In large commercial applications, the data disaster recovery backup is very important and necessary. Based on his own practical experience, the author designs a set of simple data automatic backup scheme, which can be used for reference by database managers. All the procedures in this paper have been tested and run well. The simulated offsite environment here is a host of two sets of Sun Solaris systems, with a backup method that provides a standard backup of Oracle databases: Export.
Related commands
The main use of the article three commands, here to introduce a separate:
Export: Back up the data in the database into a binary system file, it has three modes: User mode, table mode, entire database schema. can also be divided into three types of backup: complete, Cumulative, incremental type. This article takes the complete model in the whole database mode as an example to illustrate. Export uses the format: Exp userid file.
Where: The use of UserID is Username/userpassword, that is, the username/password in Oracle. UserID must be the first parameter of exp, file refers to the location and name of the backup file.
ftp: Under normal circumstances can be interactive way to achieve the data transmission between the two hosts, that is, the need to manually enter the target host IP address, user name, password and so on. However, when the user uses the FTP command, the system will first look for the. netrc file in the user's registry directory and execute the file first. In this way, we can achieve the purpose of automatic backup by writing a. netrc file. Note that the file must be named. NETRC and must be stored in the user registry directory on which the FTP command host is started. FTP Common options:
-I: Turn off interactive prompts for multiple file transfers;
-N: Do not log on automatically after the connection.
This article uses the "-i" option to turn off interaction hints.
Crontab:cron is a permanent process that is initiated by/etc/rc.local. Cron checks the files in the/var/spool/cron/crontabs/directory, finds the task to be performed and the time it takes to perform the task, and automatically completes it. The files in this directory are established by the crontab command. The crontab file created by the user is stored in the/var/spool/cron/crontabs with the same file name as the user name, and the crontab user is Oracle and the file name is Oracle.

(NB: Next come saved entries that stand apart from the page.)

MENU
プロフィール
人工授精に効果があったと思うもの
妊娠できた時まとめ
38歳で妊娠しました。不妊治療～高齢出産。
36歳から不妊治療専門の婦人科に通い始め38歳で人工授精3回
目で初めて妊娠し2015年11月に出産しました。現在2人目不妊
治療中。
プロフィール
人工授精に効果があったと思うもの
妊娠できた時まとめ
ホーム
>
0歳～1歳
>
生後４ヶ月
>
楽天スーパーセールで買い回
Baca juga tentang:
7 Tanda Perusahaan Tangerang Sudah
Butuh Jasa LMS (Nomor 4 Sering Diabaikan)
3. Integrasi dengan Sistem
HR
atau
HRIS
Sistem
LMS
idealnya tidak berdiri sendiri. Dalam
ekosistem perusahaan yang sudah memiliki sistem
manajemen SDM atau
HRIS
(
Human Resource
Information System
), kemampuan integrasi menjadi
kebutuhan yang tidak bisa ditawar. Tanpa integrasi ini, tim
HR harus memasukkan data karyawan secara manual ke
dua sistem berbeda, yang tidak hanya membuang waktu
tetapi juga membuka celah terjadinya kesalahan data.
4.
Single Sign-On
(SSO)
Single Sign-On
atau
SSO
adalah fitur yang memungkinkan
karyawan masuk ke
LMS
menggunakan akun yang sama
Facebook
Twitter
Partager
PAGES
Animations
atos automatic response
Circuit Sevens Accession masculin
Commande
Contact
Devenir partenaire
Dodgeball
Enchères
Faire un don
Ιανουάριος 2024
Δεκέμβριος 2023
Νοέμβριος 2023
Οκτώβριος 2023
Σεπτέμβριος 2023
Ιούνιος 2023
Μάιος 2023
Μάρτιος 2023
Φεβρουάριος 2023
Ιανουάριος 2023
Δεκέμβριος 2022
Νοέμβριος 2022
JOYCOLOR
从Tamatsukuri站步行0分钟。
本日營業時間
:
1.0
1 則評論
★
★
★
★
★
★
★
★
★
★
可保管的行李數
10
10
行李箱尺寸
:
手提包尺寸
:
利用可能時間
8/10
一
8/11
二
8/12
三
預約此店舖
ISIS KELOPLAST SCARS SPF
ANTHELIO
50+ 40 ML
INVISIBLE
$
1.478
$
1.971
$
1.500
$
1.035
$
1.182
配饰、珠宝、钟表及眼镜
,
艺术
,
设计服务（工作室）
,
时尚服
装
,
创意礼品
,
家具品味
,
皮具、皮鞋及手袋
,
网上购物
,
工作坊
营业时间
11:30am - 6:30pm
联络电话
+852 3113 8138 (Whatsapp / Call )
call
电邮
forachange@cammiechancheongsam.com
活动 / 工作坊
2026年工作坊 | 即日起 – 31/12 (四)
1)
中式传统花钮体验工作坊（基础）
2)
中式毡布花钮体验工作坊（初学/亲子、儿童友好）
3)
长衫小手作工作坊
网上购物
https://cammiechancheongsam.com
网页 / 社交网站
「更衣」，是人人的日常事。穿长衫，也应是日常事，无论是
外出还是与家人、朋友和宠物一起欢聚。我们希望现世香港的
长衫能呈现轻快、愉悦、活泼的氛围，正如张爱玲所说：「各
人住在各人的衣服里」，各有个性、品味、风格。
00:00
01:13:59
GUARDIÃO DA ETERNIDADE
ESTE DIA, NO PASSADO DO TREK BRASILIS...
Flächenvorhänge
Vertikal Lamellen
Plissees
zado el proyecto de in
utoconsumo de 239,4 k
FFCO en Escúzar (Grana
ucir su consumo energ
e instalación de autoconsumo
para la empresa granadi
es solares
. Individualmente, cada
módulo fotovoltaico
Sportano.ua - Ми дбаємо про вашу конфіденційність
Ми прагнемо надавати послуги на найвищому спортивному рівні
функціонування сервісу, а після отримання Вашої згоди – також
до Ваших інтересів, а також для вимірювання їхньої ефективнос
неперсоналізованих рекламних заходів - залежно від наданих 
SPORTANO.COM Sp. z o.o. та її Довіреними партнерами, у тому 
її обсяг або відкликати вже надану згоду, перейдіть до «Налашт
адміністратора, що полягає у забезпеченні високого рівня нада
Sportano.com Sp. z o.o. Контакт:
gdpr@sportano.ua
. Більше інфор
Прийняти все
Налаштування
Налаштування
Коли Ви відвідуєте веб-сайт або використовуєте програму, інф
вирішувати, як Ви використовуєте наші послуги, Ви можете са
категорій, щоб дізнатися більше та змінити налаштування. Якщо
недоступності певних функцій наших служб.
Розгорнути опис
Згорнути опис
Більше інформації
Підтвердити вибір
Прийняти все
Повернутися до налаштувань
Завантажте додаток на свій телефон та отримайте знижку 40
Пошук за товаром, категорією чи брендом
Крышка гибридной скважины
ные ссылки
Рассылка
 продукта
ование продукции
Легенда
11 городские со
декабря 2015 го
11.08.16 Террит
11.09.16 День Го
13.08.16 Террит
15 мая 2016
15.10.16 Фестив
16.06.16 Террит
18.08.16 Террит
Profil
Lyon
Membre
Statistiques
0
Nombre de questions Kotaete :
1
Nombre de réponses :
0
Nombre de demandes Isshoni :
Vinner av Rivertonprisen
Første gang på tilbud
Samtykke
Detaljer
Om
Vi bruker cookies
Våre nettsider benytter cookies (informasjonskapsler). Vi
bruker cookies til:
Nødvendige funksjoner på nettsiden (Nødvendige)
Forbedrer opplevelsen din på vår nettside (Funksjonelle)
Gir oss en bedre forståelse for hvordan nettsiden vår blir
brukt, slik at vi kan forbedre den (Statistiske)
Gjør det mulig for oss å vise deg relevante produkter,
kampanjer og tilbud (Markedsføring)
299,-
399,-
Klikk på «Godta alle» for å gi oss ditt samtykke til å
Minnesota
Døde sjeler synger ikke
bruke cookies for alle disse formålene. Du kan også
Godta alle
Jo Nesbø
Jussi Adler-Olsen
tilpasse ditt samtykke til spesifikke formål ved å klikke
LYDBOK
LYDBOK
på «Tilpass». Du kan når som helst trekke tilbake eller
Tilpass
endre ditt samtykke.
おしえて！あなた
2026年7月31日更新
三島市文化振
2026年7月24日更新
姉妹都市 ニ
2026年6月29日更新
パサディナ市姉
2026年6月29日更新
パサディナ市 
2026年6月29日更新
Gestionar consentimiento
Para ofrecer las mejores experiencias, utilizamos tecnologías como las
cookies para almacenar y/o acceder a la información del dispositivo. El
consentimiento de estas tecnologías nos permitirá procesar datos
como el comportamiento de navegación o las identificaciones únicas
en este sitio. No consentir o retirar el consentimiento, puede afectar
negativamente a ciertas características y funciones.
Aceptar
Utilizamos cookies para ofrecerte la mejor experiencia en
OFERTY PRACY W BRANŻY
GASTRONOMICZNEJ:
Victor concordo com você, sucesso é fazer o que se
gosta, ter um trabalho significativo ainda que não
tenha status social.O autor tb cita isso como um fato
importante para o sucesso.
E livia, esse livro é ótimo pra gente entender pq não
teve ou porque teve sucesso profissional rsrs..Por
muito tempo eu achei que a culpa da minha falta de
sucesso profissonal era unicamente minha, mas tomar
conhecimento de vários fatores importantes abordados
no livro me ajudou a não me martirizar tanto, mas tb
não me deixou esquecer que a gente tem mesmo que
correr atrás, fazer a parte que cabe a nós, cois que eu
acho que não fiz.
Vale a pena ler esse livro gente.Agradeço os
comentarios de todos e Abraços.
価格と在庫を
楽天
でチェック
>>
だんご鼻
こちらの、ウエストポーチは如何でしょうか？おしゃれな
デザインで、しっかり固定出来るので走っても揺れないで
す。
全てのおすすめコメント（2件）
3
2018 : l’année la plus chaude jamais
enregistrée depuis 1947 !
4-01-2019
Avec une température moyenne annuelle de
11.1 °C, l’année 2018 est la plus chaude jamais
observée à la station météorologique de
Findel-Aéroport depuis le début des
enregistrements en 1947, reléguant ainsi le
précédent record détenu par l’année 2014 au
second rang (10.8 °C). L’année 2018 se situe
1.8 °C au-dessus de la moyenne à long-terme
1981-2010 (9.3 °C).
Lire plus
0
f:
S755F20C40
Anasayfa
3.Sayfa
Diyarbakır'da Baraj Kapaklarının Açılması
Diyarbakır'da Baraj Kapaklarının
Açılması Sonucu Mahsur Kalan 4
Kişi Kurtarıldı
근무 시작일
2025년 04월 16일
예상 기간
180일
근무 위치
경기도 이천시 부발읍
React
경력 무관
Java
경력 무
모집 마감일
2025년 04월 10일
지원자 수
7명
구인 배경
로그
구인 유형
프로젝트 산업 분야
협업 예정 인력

The permissions of cron users are documented in the following two files:/usr/var/adm/cron/cron.deny and/usr/var/adm/cron/cron.allow. The user listed in the previous file is not allowed to use the crontab command, and the user listed in the latter file allows the crontab command to be used. The common format for the crontab command is:
Crontab-l: Displays the contents of the user's crontab file;
Crontab-r: Deletes the user's crontab file from the Crontabs directory;
CRONTAB-E: Edit the user's crontab file.
The crontab file has 6 fields per line, the first 5 is the time set, and the 6th is the command to be executed. The time periods are: minutes, hours, day of month, month, days of week, separated by spaces or tabs. If the field is "*", it means that the field is evaluated within all possible ranges of values; If a field is two digits separated by a hyphen, it indicates that the command can be executed within the range of two digits.